Goal of the exercise >>
Set down each record below precisely, skipping the pictures.

Records for this task >>
- - -

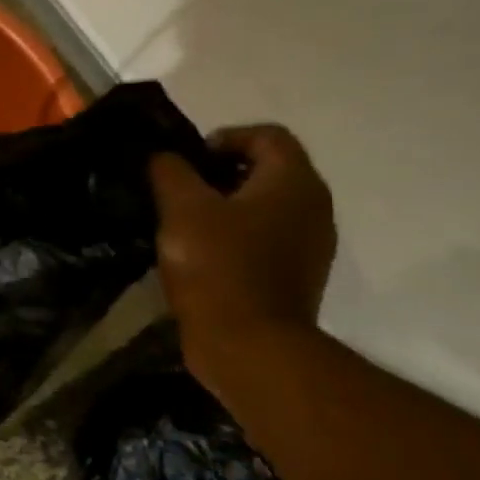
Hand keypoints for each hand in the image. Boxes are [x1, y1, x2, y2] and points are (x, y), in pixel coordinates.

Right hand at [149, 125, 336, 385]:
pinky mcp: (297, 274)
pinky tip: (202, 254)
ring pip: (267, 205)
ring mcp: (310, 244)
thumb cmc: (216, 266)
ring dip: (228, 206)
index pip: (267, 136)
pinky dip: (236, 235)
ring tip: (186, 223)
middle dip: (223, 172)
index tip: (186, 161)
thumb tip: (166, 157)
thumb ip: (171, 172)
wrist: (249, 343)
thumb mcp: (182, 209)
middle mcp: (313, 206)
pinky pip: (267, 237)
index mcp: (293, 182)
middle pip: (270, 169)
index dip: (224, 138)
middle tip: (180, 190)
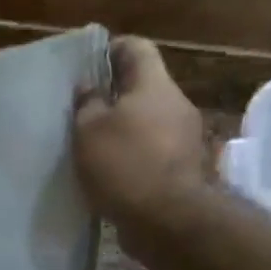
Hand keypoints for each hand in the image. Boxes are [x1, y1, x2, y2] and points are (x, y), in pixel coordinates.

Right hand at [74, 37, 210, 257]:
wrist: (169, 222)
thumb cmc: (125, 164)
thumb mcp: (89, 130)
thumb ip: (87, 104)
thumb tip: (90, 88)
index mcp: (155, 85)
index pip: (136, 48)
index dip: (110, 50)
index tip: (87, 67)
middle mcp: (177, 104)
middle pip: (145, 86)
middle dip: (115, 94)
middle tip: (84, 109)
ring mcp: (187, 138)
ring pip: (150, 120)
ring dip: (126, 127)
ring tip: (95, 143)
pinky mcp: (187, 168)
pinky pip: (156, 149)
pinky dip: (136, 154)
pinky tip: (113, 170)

- - -

Result >>
Hand keypoints for each hand in the image. Boxes are [x1, y1, x2, y2] and points are (x, y), in pixel coordinates.

Right hand at [149, 125, 336, 385]:
pinky mcp: (297, 274)
pinky tip: (202, 254)
ring pip: (267, 205)
ring mcp: (310, 244)
thumb cmc: (216, 266)
ring dip: (228, 206)
index pip: (267, 136)
pinky dip: (236, 235)
ring tip: (186, 223)
middle dip: (223, 172)
index tip: (186, 161)
thumb tip: (166, 157)
thumb ip: (171, 172)
wrist: (249, 343)
thumb mcp: (182, 209)
middle mcp: (313, 206)
pinky pip: (267, 237)
index mcp: (293, 182)
middle pip: (270, 169)
index dip: (224, 138)
middle tip: (180, 190)
Hand keypoints for each hand in the image. Boxes are [x1, y1, x2, y2] and points are (x, y), in pixel coordinates.

Right hand at [74, 37, 210, 257]:
wrist: (169, 222)
thumb cmc: (125, 164)
thumb mcp: (89, 130)
thumb ip: (87, 104)
thumb tip: (90, 88)
index mcp: (155, 85)
index pip: (136, 48)
index dip: (110, 50)
index tip: (87, 67)
middle mcp: (177, 104)
middle pip: (145, 86)
middle dip: (115, 94)
middle tip: (84, 109)
ring mcp: (187, 138)
ring pip: (150, 120)
ring dip: (126, 127)
ring tip: (95, 143)
pinky mcp: (187, 168)
pinky pip: (156, 149)
pinky dip: (136, 154)
pinky tip: (113, 170)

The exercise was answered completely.